— …Тотчас выяснилось, что мой английский язык плох, и на первую встречу с Резерфордом меня сопровождал химик Комайко, работавший тогда в университете Виктории. Резерфорд был приветлив и доброжелателен. Его лицо привлекало открытостью и, как у многих англичан, какой-то негородской свежестью. Он был высок и чуть тучноват. Я попробовал заговорить по-немецки, но он тотчас прервал меня: «Онли инглиш, онли инглиш!» («Только по-английски!») Говорили, что он очень любил приезжавших из России, считая их превосходными и неутомимыми работниками. Так он относился к Антонову, который к тому времени уже уехал из Манчестера. Вся лаборатория работала непрерывно и напряженно, как сам Резерфорд. В Московском университете мы часто тратили время на долгие разговоры и споры. Там, в Манчестере, это было бы невозможно. Вы кончали одно дело и немедленно должны были приниматься за следующее. С 9 утра до 5 вечера все трудились с полной нагрузкой. За весь летний семестр 11-го года я только один раз видел, как Резерфорд, придя в лабораторию, сразу же ушел. Он ушел, небрежно сунув под мышку красную мантию доктора. Ганс Гейгер объяснил мне: «Проф отправился оппонировать на защите диссертации».
…Меня поразили внешняя простота и непритязательность резерфордовской лаборатории.

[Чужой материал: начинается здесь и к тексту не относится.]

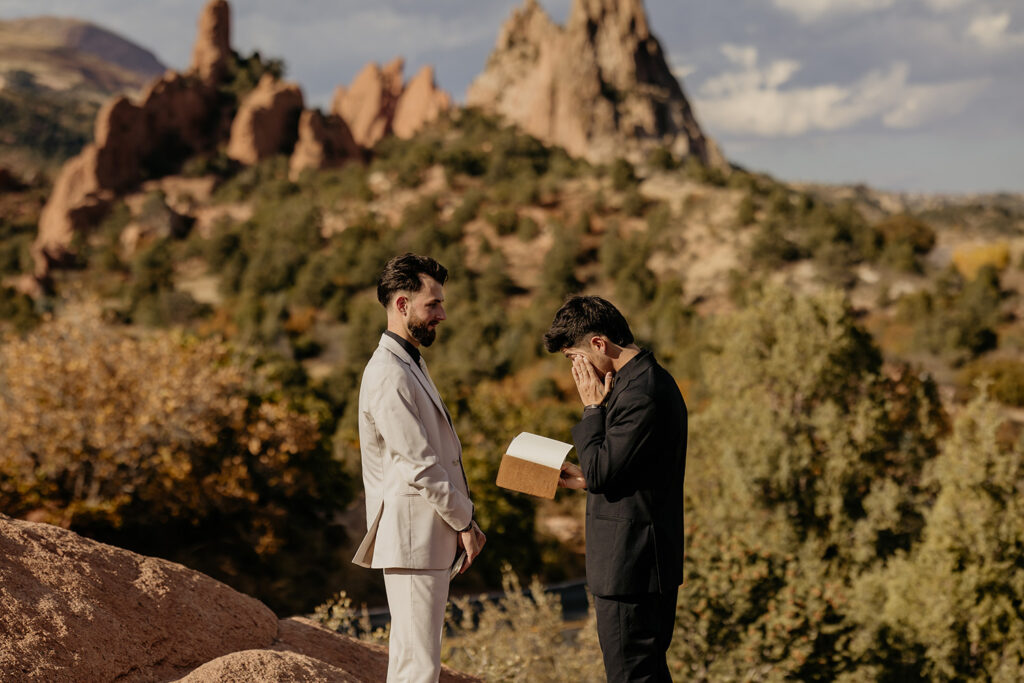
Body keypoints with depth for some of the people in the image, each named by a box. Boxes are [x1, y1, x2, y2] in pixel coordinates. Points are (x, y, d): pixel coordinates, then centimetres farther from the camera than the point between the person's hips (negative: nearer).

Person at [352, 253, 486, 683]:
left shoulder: (409, 364, 17)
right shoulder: (388, 375, -17)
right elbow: (418, 466, -19)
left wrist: (463, 520, 13)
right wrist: (464, 522, -9)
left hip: (427, 539, 11)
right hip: (413, 539, -11)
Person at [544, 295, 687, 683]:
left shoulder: (640, 394, -21)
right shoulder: (651, 381, 13)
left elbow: (600, 473, -20)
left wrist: (593, 407, -11)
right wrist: (585, 479, 13)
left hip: (629, 567, -11)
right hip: (648, 563, 11)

Начиная с самого здания — двухэтажного, кирпичного, вытянутого в длину. Стены его были не оштукатурены. Изнутри их выложили чуть поблескивающим отделочным кирпичом. Удивили асфальтовые полы. И это после новизны и комфортабельности недавно воздвигнутого физического корпуса в Москве, на Моховой, открытого, если не ошибаюсь, в 903-м году. И лабораторное оборудование у нас в Москве сияло и блестело — приборы, выписанные из Германии, все еще выглядели как с иголочки. А в Манчестере я увидел экспериментальные установки, в которых ионизационными камерами часто служили консервные банки с фирменными надписями отнюдь не физического содержания. Скоро я понял, отчего это так. Если Резерфорд хотел провести какой-нибудь опыт и получить нужные результаты, он требовал, чтобы дело было сделано сегодня же. Или в худшем случае — завтра. Из чего и как будет собрана необходимая установка, его не интересовало. А уж внешний ее вид был ему и вовсе безразличен.
…У него была отдельная большая комната — кабинет-лаборатория, где обычно, кроме него самого, работал кто-нибудь из сотрудников, ему помогавший. В эту комнату входили не без трепета — по пустякам не совались. Хотя он был со всеми удивительно прост и держался безо всякого важничанья и генеральства, все знали, что он не выносил праздности. Знали, что и по другим поводам он бывал резок и очень строг. Рассказывали, как один молодой исследователь, сделав первую работу, пришел поблагодарить его за помощь. А потом спросил, чем бы ему заняться теперь, ибо собственных планов у него не было. Резерфорд вспылил: «Займитесь, пожалуй, коммерческой деятельностью, а здесь вам делать нечего!»